Dataset entries
-- -- --
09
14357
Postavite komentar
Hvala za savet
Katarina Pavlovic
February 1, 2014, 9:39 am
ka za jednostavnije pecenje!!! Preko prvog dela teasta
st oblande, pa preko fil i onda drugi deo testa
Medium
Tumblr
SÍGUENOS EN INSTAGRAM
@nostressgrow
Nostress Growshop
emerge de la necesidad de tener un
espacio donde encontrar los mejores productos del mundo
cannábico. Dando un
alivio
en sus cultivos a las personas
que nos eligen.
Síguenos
-- -- --
▸ **Try it**
Please render every line of the material above as a Markdown table with a column "n" for the row number and a column "Line" for the line itself, leaving out any blank lines.

▸ **Task result**
| n | Line |
|---|---|
| 1 | 09 |
| 2 | 14357 |
| 3 | Postavite komentar |
| 4 | Hvala za savet |
| 5 | Katarina Pavlovic |
| 6 | February 1, 2014, 9:39 am |
| 7 | ka za jednostavnije pecenje!!! Preko prvog dela teasta |
| 8 | st oblande, pa preko fil i onda drugi deo testa |
| 9 | Medium |
| 10 | Tumblr |
| 11 | SÍGUENOS EN INSTAGRAM |
| 12 | @nostressgrow |
| 13 | Nostress Growshop |
| 14 | emerge de la necesidad de tener un |
| 15 | espacio donde encontrar los mejores productos del mundo |
| 16 | cannábico. Dando un |
| 17 | alivio |
| 18 | en sus cultivos a las personas |
| 19 | que nos eligen. |
| 20 | Síguenos |